Given text
######

It's getting harder and harder to stop and post my thoughts as I come across them because... idk, I'm in a bit of a funk. And also because I find myself more and more just mentioning these thoughts to my friends who are also playing through the same story as I am and we all appear to be enjoying it differently and are having lengthier discussions there and I wind up not having the energy to post it here.
So, I'm gonna make a few posts in a row based on some screenshots I'm going through!
My most recent/immediate impressions are as follows;
I REALLY liked Ysayle and I was sorry to see her die but I saw that one coming a mile away. Also, god forbid they have any interesting women in this game. Sigh.
Lucia, all my hopes are on you, don't die, and Alisaie, maybe don't grow up anytime soon, I don't think they'll kill a little girl but all of the interesting women are doomed :T
But yeah, Ysayle did nothing wrong, she had nothing to atone for, her death makes sense from a character perspective, I understand why she FELT like she had to make up for her mistakes, but she did nothing wrong and I liked her a lot and am sad she's gone. I wish the narrative acknowledged her passing as sorrowfully as it acknowledged Haurchefant's, but I also get why it didn't do that.
At least Estinien commented on her passing favorably.

######

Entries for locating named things
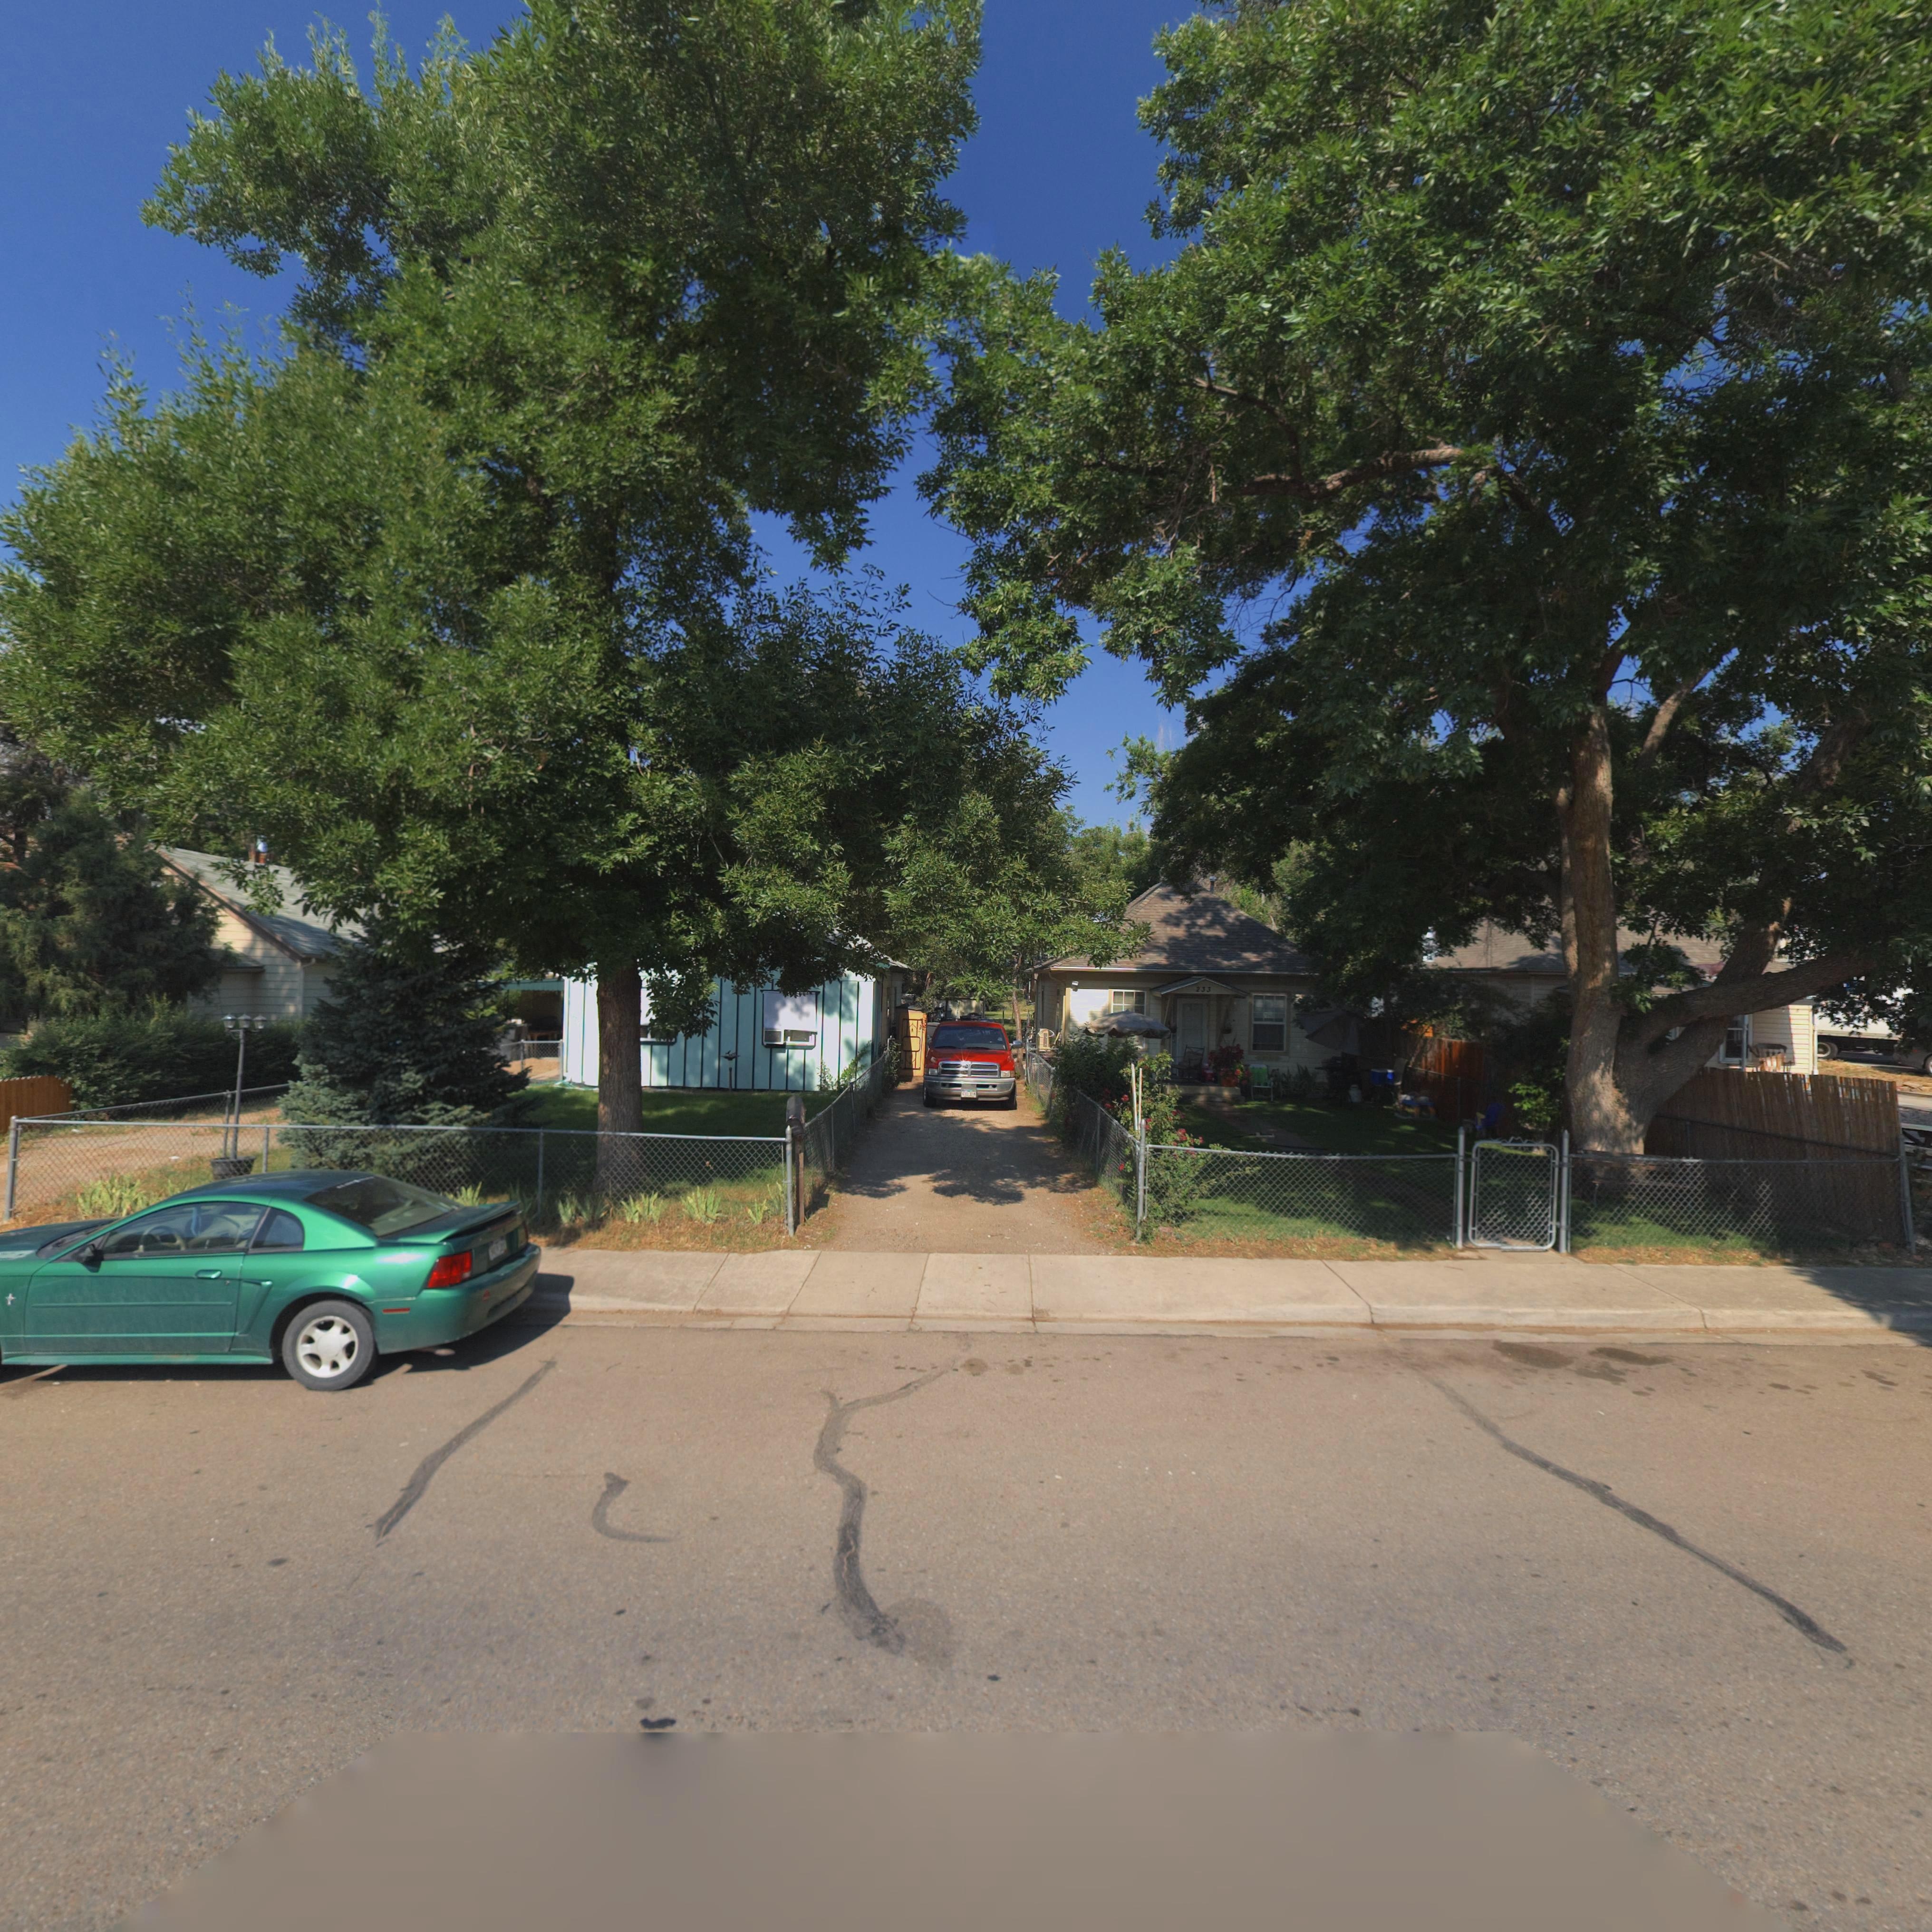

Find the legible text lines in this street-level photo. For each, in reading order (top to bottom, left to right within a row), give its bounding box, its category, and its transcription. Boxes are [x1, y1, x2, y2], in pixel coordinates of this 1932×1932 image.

[1195, 985, 1211, 993] StreetNumber: 233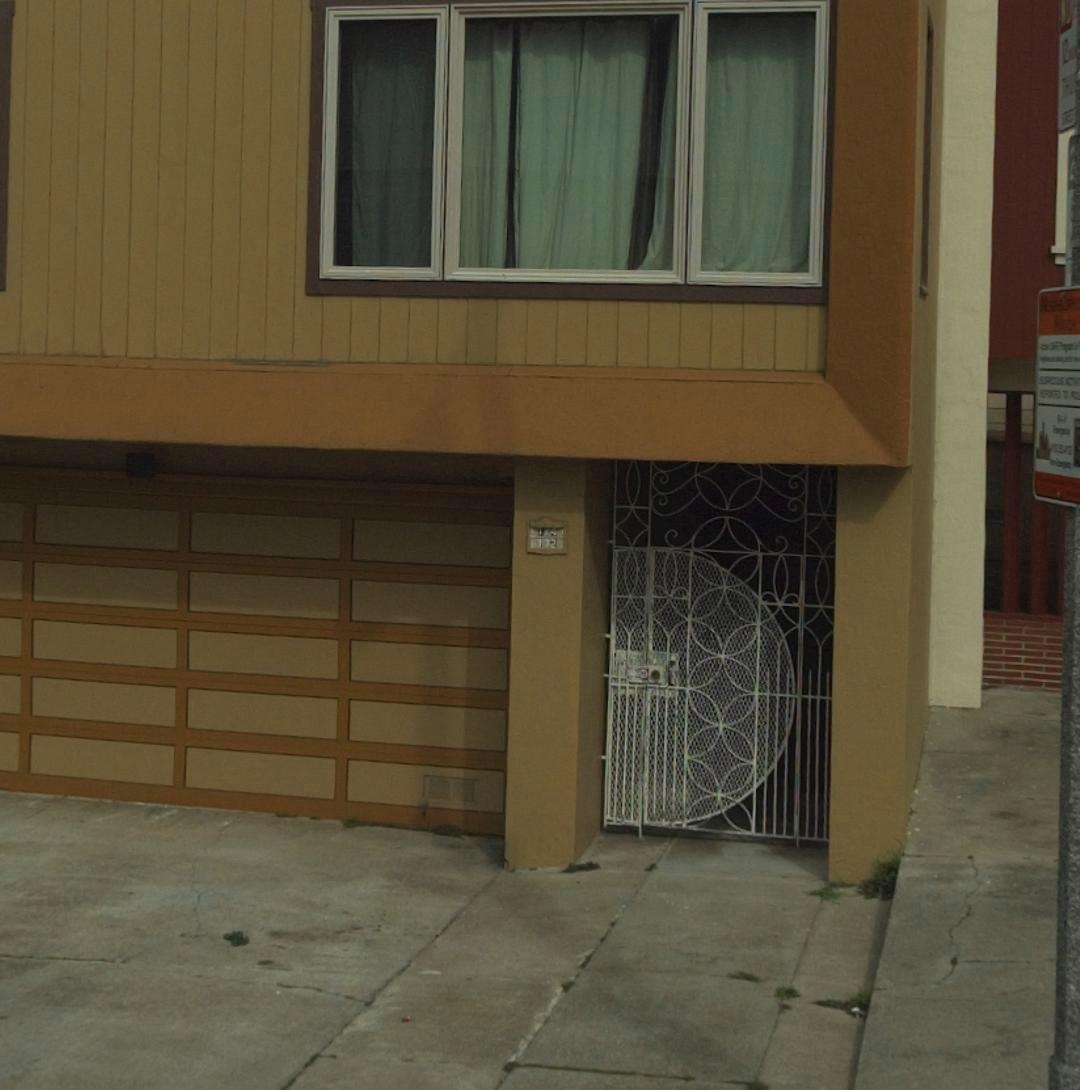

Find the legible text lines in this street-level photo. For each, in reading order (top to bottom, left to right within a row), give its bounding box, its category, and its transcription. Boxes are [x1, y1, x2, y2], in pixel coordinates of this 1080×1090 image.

[1038, 375, 1066, 387] None: SUSPICIOUS
[1038, 388, 1070, 401] None: REPORTED TO
[536, 526, 558, 537] StreetNumber: 174
[536, 537, 558, 550] StreetNumber: 172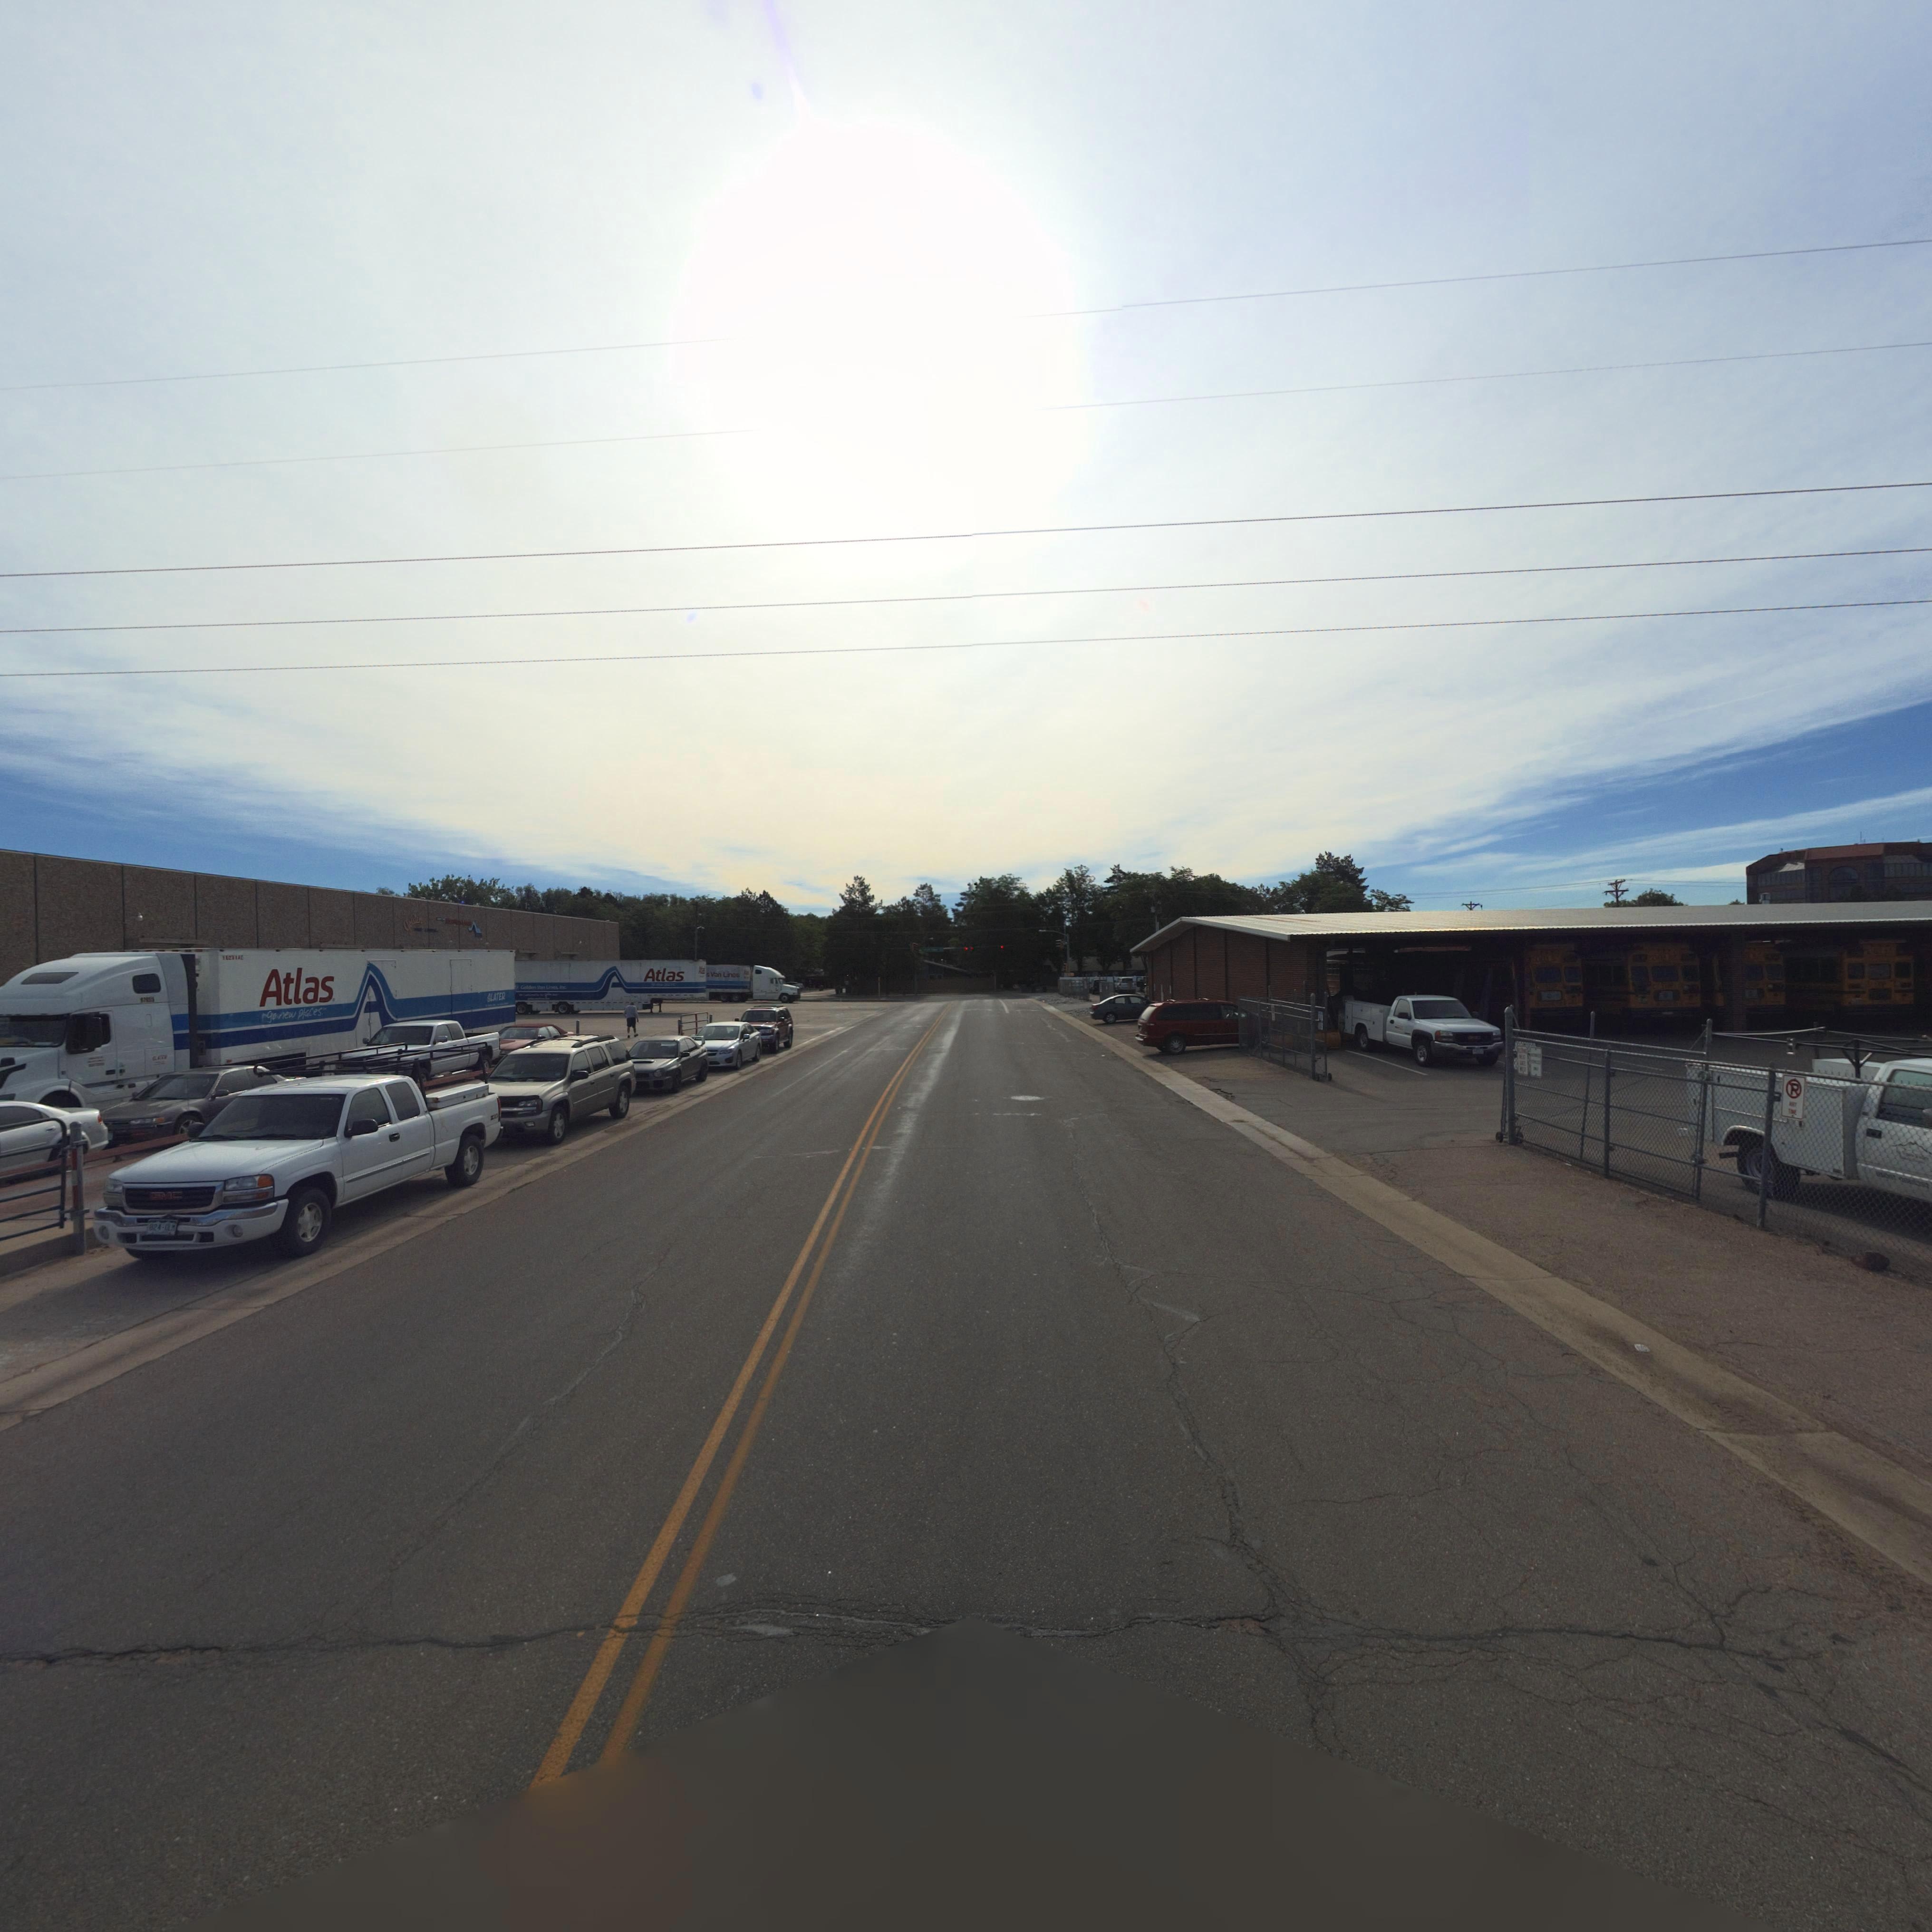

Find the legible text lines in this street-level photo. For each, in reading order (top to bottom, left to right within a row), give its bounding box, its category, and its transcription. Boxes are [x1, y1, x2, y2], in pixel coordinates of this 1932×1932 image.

[402, 914, 423, 936] BusinessName: gold**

######

Required actions
1. According to the game-story post, which character commented favorably on Ysayle's passing?
2. State whether each statement agrees with the game-story post, answering yes or no and quoting the deciding words: (a) The writer believes Ysayle had something to atone for. (b) The writer intends to make several consecutive posts based on screenshots. (c) The writer wishes the narrative had marked Ysayle's passing as sorrowfully as Haurchefant's.
3. Resume the game-story post after its final sentence, keeping the writer's informal voice.

Answers provided
1. Estinien

2.
(a) No: "she had nothing to atone for"
(b) Yes: "I'm gonna make a few posts in a row based on some screenshots I'm going through!"
(c) Yes: "I wish the narrative acknowledged her passing as sorrowfully as it acknowledged Haurchefant's"

3.
And uh, yeah, lol, the Estinien thing getting overtaken by Nidhogg's fury thing kinda came out of left field. I know it was something that had been telegraphed, but I was talking with my friends moments before I watched him turn into a dragon and saying, "Yeah, I really thought there would be more of a thing with him struggling to control his rage, but I guess they had other things they wanted to focus on." And uh... then he transformed out of no where once he had the second eye of Nidhogg.
And rather than taking it seriously, I just made.... .SO MANY jokes about Estinien and his balls because it was a deeply unearned dramatic moment.
But yeah, I was coming around on Estinien, we'll miss him, oh well lol.
Speaking of coming around on characters, I DID, grudgingly, come around on Aymeric and it makes me so angry lol.
I really wanted to hate him because he was a cop, but he's a good dude. It's a fantasy story, we can ride dragons and there can be ONE good cop who is actually tragically idealistic and morally upstanding. And we have to protect him or Isghard is gonna stay in the dark ages forever. I really wish we could have seen him confront his father in the final showdown, but that's an old issue I have is making the WoL face enemies alone.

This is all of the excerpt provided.